The Strange Case Of Thomas Collier -- By: James M. Renihan

Journal: Journal of the Institute of Reformed Baptist Studies
Volume: JIRBS 03:1 (NA 2016)
Article: The Strange Case Of Thomas Collier
Author: James M. Renihan


The Strange Case Of Thomas Collier

James M. Renihan*

* James M. Renihan, Ph.D., is Dean and Professor of Historical Theology at the Institute of Reformed Baptist Studies, Westminster Seminary California, Escondido, CA. This is a revised version of an article published under the title Thomas Collier’s Descent into Error: Collier, Calvinism and the Second London Confession in Reformed Baptist Theological Review I:1 (January 2004): 67–84.
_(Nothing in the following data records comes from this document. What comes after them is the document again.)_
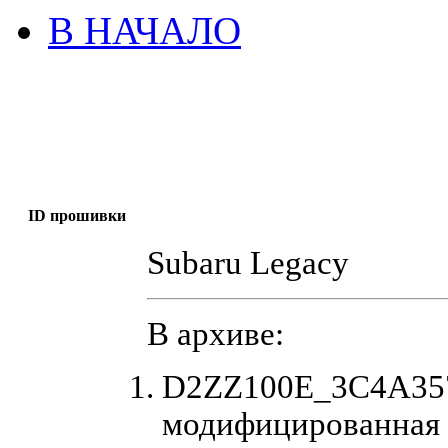
В НАЧАЛО
ID прошивки
Subaru Legacy
В архиве:
D2ZZ100E_3C4A357
модифицированная 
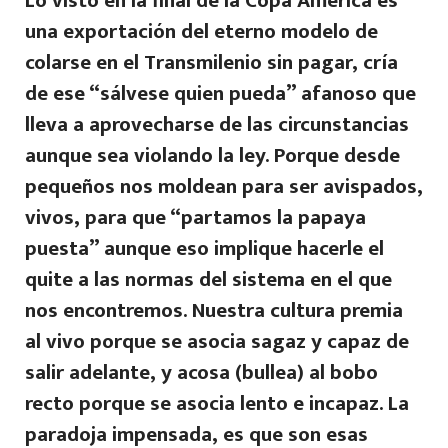
Lo visto en la final de la Copa América es
una exportación del eterno modelo de
colarse en el Transmilenio sin pagar, cría
de ese “sálvese quien pueda” afanoso que
lleva a aprovecharse de las circunstancias
aunque sea violando la ley. Porque desde
pequeños nos moldean para ser avispados,
vivos, para que “partamos la papaya
puesta” aunque eso implique hacerle el
quite a las normas del sistema en el que
nos encontremos. Nuestra cultura premia
al vivo porque se asocia sagaz y capaz de
salir adelante, y acosa (bullea) al bobo
recto porque se asocia lento e incapaz. La
paradoja impensada, es que son esas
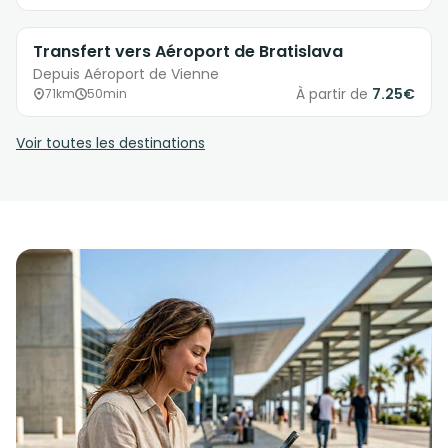
Transfert vers Aéroport de Bratislava
Depuis Aéroport de Vienne
À partir de
7.25€
71km
50min
Voir toutes les destinations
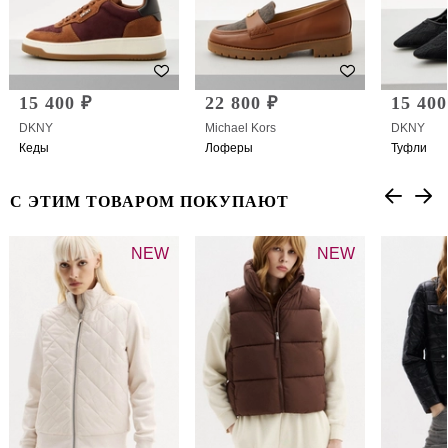
15 400 ₽
22 800 ₽
15 400
DKNY
Michael Kors
DKNY
Кеды
Лоферы
Туфли
С ЭТИМ ТОВАРОМ ПОКУПАЮТ
NEW
NEW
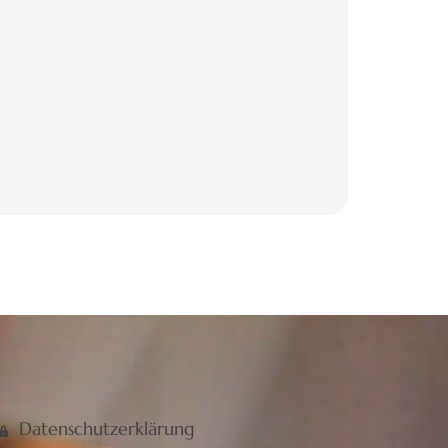
Datenschutzerklärung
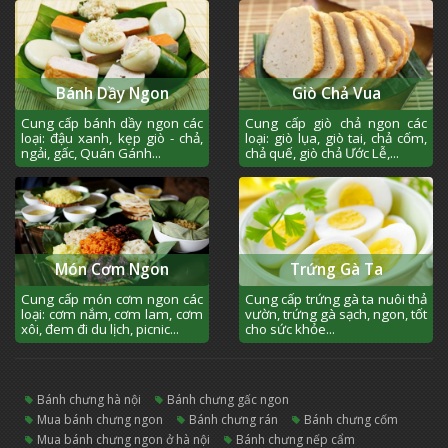
Bánh Dầy Ngon
Giò Chả Vua
Cung cấp bánh dầy ngon các
Cung cấp giò chả ngon các
loại: đậu xanh, kẹp giò - chả,
loại: giò lụa, giò tai, chả cốm,
ngải, gấc, Quán Gánh...
chả quế, giò chả Ước Lễ,...
Món Cơm Ngon
Trứng Gà Ta
Cung cấp món cơm ngon các
Cung cấp trứng gà ta nuôi thả
loại: cơm nắm, cơm lam, cơm
vườn, trứng gà sạch, ngon, tốt
xôi, đem đi du lịch, picnic...
cho sức khỏe...
bánh chưng hà nội
bánh chưng gấc ngon
mua bánh chưng ngon
bánh chưng rán
bánh chưng cốm
mua bánh chưng ngon ở hà nội
bánh chưng nếp cẩm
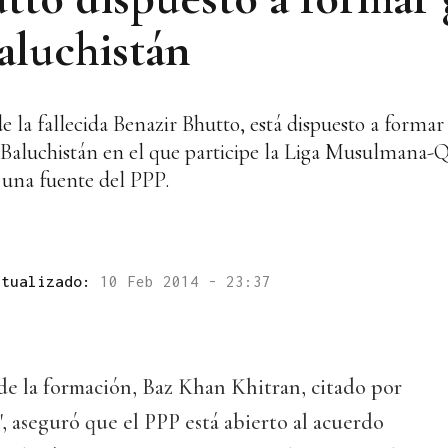
luchistán
de la fallecida Benazir Bhutto, está dispuesto a forma
de Baluchistán en el que participe la Liga Musulmana
 una fuente del PPP.
ctualizado:
10 Feb 2014 - 23:37
de la formación, Baz Khan Khitran, citado por
', aseguró que el PPP está abierto al acuerdo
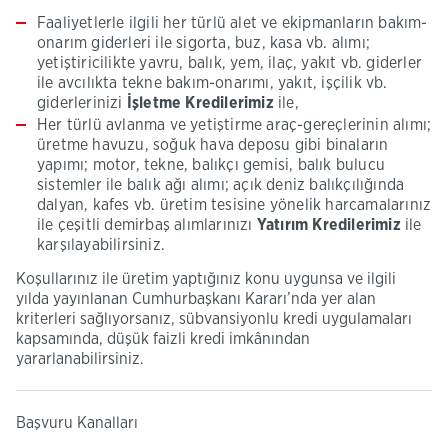
Faaliyetlerle ilgili her türlü alet ve ekipmanların bakım-
onarım giderleri ile sigorta, buz, kasa vb. alımı;
yetiştiricilikte yavru, balık, yem, ilaç, yakıt vb. giderler
ile avcılıkta tekne bakım-onarımı, yakıt, işçilik vb.
giderlerinizi
İşletme Kredilerimiz
ile,
Her türlü avlanma ve yetiştirme araç-gereçlerinin alımı;
üretme havuzu, soğuk hava deposu gibi binaların
yapımı; motor, tekne, balıkçı gemisi, balık bulucu
sistemler ile balık ağı alımı; açık deniz balıkçılığında
dalyan, kafes vb. üretim tesisine yönelik harcamalarınız
ile çeşitli demirbaş alımlarınızı
Yatırım Kredilerimiz
ile
karşılayabilirsiniz.
Koşullarınız ile üretim yaptığınız konu uygunsa ve ilgili
yılda yayınlanan Cumhurbaşkanı Kararı’nda yer alan
kriterleri sağlıyorsanız, sübvansiyonlu kredi uygulamaları
kapsamında, düşük faizli kredi imkânından
yararlanabilirsiniz.
Başvuru Kanalları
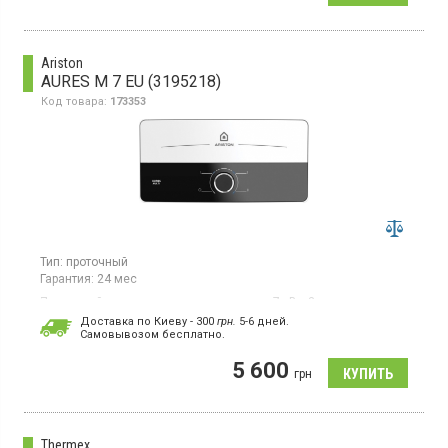
Ariston
AURES M 7 EU (3195218)
Код товара:
173353
Тип:
проточный
Гарантия:
24 мес
Проточный водонагреватель, мощность 7 кВт, 3 режима
настройки, управление механическое, прямоугольная
Доставка по Киеву - 300
грн.
5-6 дней.
форма, установка горизонтальная, над раковиной.
Cамовывозом бесплатно.
5 600
грн
Thermex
From the time of their beginnings in the 1640s, the English Particular Baptists were noted for expansion. Looking upon their nation as a country desperately in need of churches proclaiming the truths of the Bible so recently discovered, they rapidly engaged in a program intended to bring such assemblies to birth. In London, John Spilsbury, William Kiffin, and Hanserd Knollys were effective leaders in the extension of Particular Baptist doctrines. In the Midlands, Daniel King, among others, provided leadership both through the Midlands Association and written treatises. Similarly, John Miles led the effort in South Wales. The Abingdon Association, which included such noteworthy men as Benjamin Coxe and John Pendarves, grew so large in just six years (1652–58) that it was necessary to form a second association in adjoining counties.1

Another important and rapidly growing center for Particular Baptist expansion was in the West Country2 of England, where the most influential leader was Thomas Collier. For more than 40 years, Collier labored to plant and strengthen churches in the West Country. He was and is an important figure in the development and growth of the Baptist cause in the southwest of England. Perhaps the most prolific author of the first generation of Particular Baptists (having published more than 40 books and pamphlets), Collier

worked in towns and villages to promote the spread and growth of Baptist principles. His work was so effective that he aroused the attention of the famous Thomas Edwards, who wrote in his work Gangraena (1646) that Collier was “the first that sowed the seeds of Anabaptism . . . in these parts.”3

At the beginning of his ministry, Collier was closely associated with the London Particular Baptists, perhaps even holding membership in William Kiffin’s famous Devonshire Square church.4 Later events would indicate that it is plausible that Kiffin’s congregation actually authorized and sent out Collier for his mission to the West Country.